Your official flight time starts as soon as the brakes are off. The instructor will steer the aircraft as you taxy to the runway and, once the all-clear comes over the radio, the engines (and noise) ramp up to full as you finally take to the skies! It will take some time to reach cruising altitude, and since your instructor will be in full control during this period, you’ll have an opportunity to get used to the sensation of flying in a light aircraft. You may be surprised at how bumpy the flight feels – small aircraft are less shielded from the elements than large jet planes, and though it may feel a little rickety you can rest assured that training aircraft are extremely well-maintained as the safety testing requirements far exceed those for any land-vehicle. You won’t be taking control of the aircraft during the initial ascent, so this is an ideal time to take the opportunity to relax and enjoy the scenery. If you’ve brought a camera (highly recommended) most instructors will be happy for you to take pictures, but be sure to check beforehand.
Once the aircraft is cruising at a safe altitude, the time has finally come for you to have a go at taking the controls. Hopefully by this point you will be accustomed to the sights, sounds and sensations of flight and will be feeling relaxed, but if you are nervous or don’t feel ready to take the reins there is absolutely no obligation to do so – your instructor will be happy to allow you as much or as little control as you feel comfortable with. Remember that this is your experience and your instructor will want to make it as much fun as possible. It’s also worth remembering that flying is far, far safer than driving, not least because in the open sky there are no unexpected obstacles for a first time pilot to hit!
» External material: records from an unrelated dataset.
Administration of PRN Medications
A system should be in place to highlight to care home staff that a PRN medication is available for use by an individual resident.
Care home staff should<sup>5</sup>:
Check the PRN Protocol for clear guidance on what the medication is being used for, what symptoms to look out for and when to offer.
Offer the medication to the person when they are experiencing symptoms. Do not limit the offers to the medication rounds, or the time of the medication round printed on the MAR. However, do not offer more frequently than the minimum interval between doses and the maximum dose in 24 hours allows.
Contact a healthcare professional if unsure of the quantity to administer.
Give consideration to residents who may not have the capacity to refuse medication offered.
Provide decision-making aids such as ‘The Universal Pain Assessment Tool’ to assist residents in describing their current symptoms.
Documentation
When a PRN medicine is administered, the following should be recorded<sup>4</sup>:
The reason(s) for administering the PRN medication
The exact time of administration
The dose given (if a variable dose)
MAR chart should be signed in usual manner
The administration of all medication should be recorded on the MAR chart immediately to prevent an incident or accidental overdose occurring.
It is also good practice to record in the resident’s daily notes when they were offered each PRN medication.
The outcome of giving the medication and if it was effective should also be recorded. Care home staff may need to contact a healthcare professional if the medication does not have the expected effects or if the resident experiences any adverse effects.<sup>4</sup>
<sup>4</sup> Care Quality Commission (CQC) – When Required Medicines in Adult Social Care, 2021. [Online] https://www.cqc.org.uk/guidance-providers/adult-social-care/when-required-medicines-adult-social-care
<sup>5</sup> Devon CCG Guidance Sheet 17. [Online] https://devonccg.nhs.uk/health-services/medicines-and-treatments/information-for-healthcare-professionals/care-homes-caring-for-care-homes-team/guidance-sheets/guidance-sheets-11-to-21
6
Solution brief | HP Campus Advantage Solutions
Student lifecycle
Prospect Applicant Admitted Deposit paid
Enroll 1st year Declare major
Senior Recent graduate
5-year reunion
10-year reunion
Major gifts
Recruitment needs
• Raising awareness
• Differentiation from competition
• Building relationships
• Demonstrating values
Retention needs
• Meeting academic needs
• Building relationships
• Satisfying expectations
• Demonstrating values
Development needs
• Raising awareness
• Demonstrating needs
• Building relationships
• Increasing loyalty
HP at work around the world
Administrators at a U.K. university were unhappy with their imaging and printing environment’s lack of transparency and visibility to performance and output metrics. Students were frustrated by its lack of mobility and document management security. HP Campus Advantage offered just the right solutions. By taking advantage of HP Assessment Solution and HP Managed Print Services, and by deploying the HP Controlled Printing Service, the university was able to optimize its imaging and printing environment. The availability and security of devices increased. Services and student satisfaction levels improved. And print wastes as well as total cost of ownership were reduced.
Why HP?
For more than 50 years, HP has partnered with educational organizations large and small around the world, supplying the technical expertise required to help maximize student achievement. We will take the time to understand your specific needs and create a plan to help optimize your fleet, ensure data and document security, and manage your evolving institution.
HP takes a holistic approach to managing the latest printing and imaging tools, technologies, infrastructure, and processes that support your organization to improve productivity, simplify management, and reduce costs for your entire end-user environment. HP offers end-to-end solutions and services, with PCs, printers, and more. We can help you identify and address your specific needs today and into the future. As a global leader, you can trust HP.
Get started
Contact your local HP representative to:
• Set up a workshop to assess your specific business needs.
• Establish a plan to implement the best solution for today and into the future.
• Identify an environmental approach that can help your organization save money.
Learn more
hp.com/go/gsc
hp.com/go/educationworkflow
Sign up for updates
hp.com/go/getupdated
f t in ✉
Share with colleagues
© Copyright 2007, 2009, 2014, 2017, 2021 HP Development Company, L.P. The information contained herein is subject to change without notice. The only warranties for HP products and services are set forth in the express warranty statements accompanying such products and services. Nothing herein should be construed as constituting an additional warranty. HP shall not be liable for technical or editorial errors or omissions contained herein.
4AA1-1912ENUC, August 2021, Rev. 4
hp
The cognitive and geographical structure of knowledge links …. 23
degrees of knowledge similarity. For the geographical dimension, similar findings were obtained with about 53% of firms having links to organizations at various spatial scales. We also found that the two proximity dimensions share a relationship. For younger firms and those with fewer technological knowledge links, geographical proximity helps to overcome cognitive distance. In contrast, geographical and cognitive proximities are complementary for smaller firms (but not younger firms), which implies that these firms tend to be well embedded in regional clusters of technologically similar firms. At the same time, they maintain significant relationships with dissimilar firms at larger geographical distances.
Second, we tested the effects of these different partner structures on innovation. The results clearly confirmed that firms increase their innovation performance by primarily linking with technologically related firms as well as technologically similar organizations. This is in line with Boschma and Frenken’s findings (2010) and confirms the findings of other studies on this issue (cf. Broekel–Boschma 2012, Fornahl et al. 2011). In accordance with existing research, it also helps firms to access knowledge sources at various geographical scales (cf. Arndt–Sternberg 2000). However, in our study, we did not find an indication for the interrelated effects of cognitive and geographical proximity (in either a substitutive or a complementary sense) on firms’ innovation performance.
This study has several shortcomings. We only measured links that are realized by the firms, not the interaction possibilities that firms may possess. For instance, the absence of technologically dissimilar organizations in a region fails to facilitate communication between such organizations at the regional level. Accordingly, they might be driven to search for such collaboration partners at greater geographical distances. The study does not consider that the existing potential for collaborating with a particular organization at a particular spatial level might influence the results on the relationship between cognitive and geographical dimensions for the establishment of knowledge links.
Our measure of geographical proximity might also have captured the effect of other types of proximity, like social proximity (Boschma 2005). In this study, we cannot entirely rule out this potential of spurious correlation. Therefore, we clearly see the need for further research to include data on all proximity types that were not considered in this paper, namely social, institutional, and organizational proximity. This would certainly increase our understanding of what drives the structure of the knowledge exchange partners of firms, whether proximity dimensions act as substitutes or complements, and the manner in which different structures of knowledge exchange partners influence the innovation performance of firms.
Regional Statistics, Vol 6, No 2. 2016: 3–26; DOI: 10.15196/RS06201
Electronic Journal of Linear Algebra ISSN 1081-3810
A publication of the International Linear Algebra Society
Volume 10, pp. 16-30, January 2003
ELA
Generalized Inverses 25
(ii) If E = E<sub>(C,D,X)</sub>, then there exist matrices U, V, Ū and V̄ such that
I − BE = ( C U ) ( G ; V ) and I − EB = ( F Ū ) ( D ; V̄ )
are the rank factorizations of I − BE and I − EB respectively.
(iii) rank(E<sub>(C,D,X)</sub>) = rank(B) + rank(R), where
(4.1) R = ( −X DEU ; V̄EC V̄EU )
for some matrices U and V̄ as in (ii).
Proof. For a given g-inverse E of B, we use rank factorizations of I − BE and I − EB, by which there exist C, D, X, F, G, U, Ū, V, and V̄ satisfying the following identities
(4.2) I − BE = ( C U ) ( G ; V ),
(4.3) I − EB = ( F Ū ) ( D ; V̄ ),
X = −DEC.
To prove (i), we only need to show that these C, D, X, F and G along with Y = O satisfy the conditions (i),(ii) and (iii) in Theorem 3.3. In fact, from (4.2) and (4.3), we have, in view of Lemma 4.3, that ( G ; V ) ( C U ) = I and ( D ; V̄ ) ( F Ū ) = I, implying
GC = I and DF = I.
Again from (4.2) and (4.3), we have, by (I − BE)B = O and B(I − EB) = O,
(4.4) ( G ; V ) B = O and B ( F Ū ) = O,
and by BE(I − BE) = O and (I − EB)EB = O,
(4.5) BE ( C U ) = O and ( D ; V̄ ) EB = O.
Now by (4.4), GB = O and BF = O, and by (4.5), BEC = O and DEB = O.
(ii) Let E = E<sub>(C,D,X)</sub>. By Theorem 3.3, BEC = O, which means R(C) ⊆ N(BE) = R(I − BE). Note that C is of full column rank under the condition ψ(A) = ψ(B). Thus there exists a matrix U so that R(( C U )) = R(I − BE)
Assuming you are happy to do so, your instructor will likely allow you to pilot the aircraft for the duration of the flight, trying some simple manoeuvres and talking you through everything as you go, and you may well be surprised at how easy and intuitive the controls can be. Though all aircraft will have various information dials, you need not pay too much attention to these on your first flight – it is usually fine to navigate by eye, simply watching the view from the cockpit, and your instructor will be keeping an eye on any important factors.
Even if you have opted for an extended lesson, the time will soon fly by and, as you return towards the airfield and begin your descent, the instructor will retake the controls for landing. Many people find this the most exciting part of the whole flight – the view from a small cockpit as you approach the landing strip is like nothing you can experience in a large passenger plane. Although small aircraft can be a little bumpy at lower altitudes, landings are generally much smoother than the intense braking and thundering touchdown of commercial airliners.
As the aircraft finally slows and begins to taxy towards its parking spot, there is just one thing left for you to ask… When can I have another lesson?